[TASK] Please count the lines in the material below that contain the string "entities" and reply with only that number.

[RECORD EXTRACTS]
━━━━

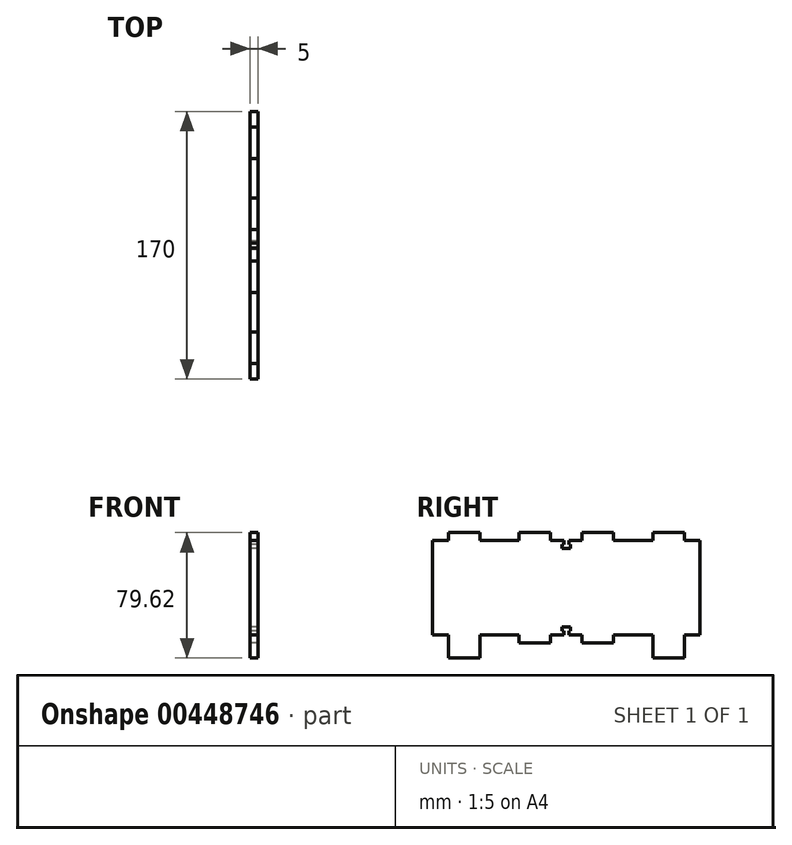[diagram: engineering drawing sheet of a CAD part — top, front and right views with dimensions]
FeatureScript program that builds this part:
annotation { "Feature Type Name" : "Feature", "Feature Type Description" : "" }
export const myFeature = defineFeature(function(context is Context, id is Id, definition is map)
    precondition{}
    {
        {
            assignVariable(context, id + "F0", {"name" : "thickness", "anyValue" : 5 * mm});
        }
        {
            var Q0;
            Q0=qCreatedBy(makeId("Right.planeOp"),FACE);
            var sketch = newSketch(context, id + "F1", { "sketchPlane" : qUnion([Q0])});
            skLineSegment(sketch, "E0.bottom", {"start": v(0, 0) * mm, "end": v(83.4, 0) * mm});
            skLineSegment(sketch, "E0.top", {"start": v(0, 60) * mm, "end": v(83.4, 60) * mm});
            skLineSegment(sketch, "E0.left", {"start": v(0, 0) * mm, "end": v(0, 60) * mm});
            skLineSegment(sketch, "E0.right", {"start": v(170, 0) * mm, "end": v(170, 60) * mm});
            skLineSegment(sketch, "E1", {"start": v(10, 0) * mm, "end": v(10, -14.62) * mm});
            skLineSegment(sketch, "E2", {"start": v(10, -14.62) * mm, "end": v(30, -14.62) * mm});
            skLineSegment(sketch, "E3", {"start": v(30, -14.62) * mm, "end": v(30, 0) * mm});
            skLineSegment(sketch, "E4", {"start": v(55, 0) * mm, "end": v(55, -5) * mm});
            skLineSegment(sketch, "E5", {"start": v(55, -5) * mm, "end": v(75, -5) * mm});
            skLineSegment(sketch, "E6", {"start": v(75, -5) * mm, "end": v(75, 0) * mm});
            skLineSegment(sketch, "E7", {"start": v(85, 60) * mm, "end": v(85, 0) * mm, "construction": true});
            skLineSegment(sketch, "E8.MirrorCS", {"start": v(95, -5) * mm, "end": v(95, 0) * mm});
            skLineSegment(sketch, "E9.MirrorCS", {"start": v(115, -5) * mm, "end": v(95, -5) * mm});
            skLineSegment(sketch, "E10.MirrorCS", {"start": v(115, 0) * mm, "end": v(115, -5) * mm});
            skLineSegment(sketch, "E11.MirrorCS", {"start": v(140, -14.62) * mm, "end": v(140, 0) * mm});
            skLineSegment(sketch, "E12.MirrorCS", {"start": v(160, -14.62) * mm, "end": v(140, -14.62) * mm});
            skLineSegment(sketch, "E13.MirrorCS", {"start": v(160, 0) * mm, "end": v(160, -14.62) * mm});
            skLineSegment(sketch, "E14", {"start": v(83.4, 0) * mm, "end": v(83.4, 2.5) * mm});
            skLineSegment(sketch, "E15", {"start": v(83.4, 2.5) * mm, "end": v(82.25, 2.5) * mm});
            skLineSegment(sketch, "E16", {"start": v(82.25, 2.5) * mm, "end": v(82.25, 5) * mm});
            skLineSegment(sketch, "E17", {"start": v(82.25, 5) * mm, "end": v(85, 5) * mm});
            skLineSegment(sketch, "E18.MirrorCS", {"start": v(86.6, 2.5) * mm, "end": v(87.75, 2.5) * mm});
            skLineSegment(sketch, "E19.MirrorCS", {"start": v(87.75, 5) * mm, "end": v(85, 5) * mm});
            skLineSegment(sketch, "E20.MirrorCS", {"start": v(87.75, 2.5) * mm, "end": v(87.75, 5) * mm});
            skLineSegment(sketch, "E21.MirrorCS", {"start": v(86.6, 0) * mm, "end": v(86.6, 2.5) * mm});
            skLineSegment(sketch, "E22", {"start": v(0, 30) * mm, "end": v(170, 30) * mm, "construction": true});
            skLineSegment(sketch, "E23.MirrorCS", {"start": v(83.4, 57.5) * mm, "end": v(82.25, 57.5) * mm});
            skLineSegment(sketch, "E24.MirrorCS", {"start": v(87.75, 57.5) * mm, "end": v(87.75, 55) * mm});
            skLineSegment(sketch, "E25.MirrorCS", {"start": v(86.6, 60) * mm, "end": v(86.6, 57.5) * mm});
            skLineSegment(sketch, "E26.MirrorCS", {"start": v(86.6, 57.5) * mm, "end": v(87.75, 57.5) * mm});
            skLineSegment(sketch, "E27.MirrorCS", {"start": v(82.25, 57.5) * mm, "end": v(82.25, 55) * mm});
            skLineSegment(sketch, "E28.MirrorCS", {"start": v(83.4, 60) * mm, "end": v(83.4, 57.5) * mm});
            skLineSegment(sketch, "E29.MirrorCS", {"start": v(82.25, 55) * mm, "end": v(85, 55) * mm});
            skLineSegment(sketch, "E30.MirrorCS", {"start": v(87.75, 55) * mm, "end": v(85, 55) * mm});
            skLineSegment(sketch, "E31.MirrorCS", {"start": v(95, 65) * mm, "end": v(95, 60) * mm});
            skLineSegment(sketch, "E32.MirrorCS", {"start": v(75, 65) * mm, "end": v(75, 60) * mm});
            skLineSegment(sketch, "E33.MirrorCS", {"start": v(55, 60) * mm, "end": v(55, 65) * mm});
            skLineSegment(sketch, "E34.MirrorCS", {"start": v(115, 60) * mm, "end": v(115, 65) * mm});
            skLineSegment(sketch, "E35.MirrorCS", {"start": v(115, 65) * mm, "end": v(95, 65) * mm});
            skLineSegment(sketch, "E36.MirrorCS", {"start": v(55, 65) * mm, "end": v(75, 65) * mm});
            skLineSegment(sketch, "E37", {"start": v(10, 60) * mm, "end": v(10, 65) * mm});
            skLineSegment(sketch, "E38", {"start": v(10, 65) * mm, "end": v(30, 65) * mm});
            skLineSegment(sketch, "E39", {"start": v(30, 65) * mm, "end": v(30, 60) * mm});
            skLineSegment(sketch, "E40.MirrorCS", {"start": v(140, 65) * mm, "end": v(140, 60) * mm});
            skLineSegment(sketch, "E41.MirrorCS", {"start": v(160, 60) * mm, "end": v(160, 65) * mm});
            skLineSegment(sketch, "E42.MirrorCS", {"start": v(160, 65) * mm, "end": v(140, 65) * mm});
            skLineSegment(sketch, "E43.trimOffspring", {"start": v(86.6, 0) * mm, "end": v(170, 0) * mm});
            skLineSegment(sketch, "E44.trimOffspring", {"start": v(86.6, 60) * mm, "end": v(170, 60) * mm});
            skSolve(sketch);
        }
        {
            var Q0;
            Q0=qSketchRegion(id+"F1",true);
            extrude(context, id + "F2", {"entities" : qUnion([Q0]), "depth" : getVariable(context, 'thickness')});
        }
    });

━━━━

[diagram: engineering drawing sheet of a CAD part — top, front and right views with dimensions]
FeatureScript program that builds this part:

━━━━

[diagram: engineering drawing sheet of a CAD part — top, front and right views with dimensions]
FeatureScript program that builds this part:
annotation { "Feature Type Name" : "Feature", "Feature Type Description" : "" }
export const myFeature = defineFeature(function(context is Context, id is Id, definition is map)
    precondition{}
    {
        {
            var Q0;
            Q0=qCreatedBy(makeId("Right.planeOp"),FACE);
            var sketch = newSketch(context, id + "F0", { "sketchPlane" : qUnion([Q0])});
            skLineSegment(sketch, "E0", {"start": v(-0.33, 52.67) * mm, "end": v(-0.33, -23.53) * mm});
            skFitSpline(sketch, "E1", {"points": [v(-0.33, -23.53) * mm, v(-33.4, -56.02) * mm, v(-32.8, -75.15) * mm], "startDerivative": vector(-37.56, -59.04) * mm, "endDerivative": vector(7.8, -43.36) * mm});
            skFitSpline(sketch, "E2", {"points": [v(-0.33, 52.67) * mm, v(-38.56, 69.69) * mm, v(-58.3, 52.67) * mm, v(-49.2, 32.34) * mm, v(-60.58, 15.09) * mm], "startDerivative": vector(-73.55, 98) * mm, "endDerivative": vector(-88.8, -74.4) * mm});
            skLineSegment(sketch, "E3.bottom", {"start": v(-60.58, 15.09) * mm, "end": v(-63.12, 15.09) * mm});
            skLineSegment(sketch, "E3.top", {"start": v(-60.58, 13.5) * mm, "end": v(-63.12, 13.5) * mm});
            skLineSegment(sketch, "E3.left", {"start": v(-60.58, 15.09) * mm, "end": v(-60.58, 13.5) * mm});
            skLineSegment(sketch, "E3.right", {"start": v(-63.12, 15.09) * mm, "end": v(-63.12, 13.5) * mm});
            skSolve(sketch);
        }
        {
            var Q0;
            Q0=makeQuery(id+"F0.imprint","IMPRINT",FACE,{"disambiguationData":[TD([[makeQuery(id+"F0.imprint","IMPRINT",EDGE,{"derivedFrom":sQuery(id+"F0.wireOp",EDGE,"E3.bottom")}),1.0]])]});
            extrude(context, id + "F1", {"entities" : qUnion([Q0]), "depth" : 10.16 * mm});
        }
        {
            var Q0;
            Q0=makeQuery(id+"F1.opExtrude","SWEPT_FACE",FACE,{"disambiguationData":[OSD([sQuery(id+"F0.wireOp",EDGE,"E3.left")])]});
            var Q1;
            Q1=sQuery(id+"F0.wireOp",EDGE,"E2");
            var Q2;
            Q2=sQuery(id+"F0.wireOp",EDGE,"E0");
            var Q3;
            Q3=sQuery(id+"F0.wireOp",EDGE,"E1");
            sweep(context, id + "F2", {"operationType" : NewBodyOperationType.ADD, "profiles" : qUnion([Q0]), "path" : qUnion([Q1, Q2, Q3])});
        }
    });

━━━━

[OUTPUT] 2